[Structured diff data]

*** Begin section ***

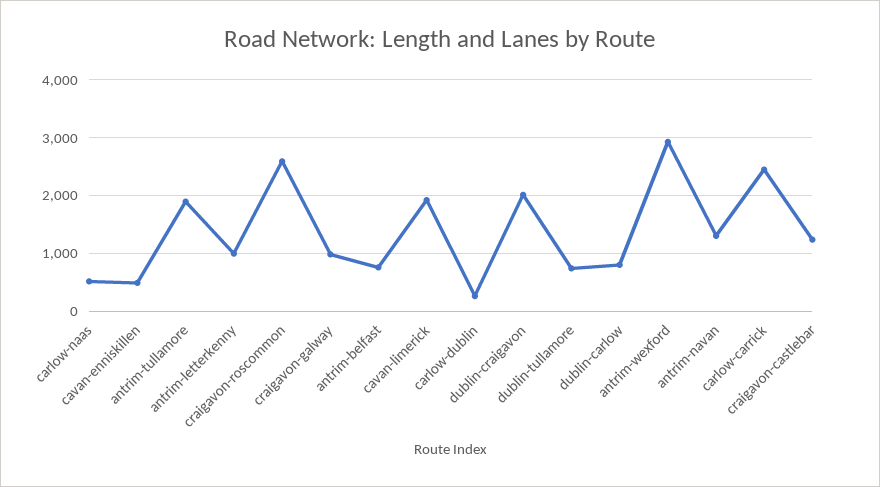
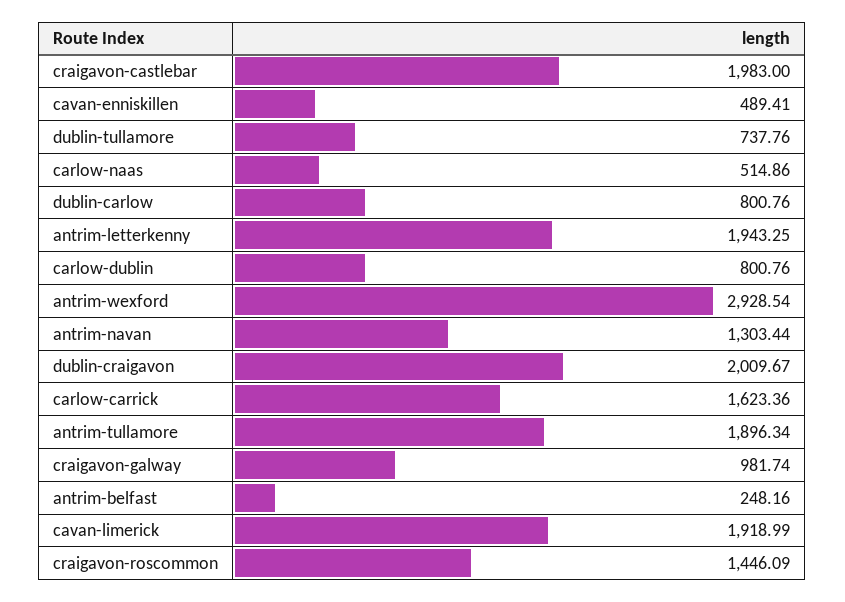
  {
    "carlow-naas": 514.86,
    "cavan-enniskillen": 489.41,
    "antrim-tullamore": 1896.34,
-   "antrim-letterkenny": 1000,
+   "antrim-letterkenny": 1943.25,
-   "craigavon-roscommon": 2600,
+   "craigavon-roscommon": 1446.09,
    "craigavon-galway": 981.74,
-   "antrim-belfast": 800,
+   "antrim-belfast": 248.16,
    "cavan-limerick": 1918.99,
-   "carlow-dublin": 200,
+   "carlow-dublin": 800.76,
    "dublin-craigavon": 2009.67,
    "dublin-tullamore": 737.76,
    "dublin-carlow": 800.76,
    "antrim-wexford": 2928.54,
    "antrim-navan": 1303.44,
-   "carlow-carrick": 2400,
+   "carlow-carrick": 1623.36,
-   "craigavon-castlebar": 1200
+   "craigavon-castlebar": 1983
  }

*** End section ***
*** Begin section ***

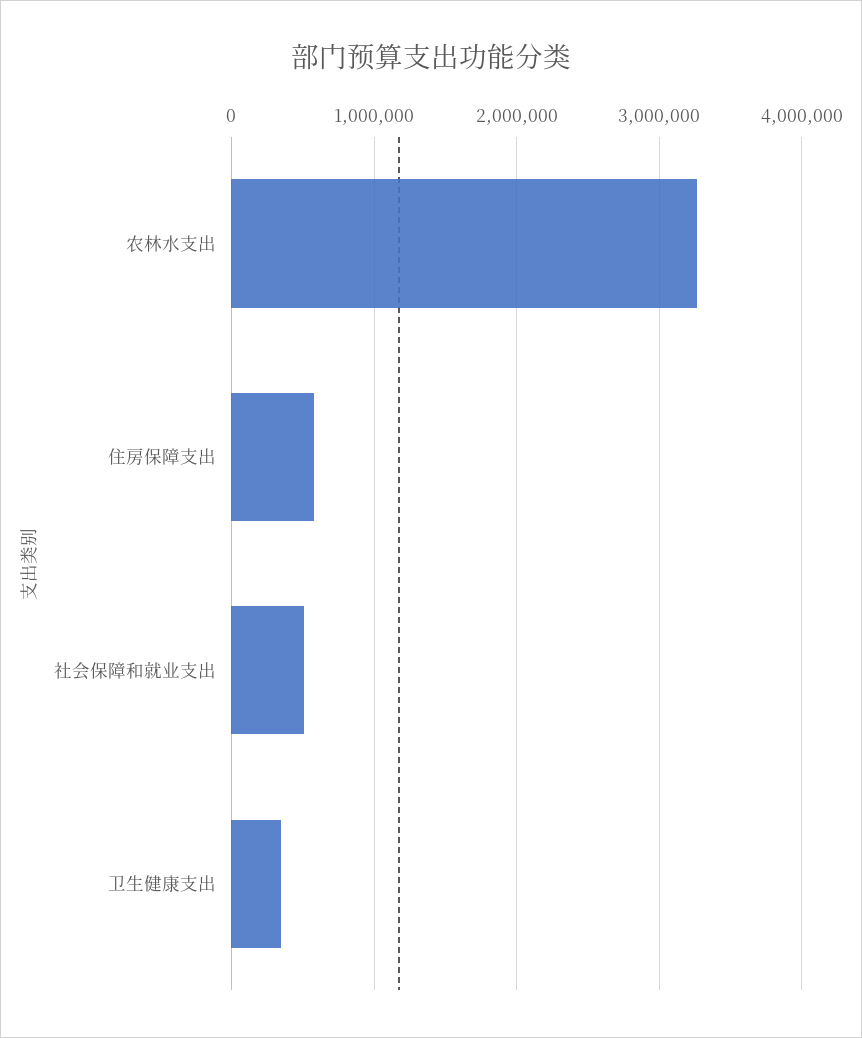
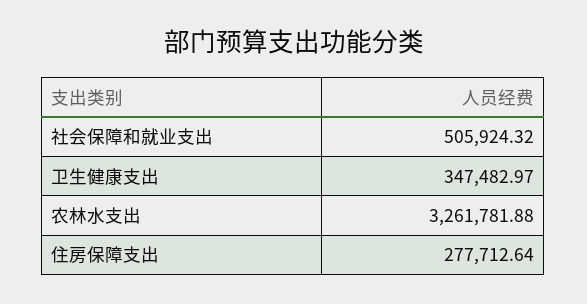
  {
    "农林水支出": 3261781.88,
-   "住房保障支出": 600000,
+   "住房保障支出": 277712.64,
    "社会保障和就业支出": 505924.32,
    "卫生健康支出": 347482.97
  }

*** End section ***

## What you have to do
Among the records, find each line where the word "castlebar" occurs, and copy it.

## Answer box
-   "craigavon-castlebar": 1200
+   "craigavon-castlebar": 1983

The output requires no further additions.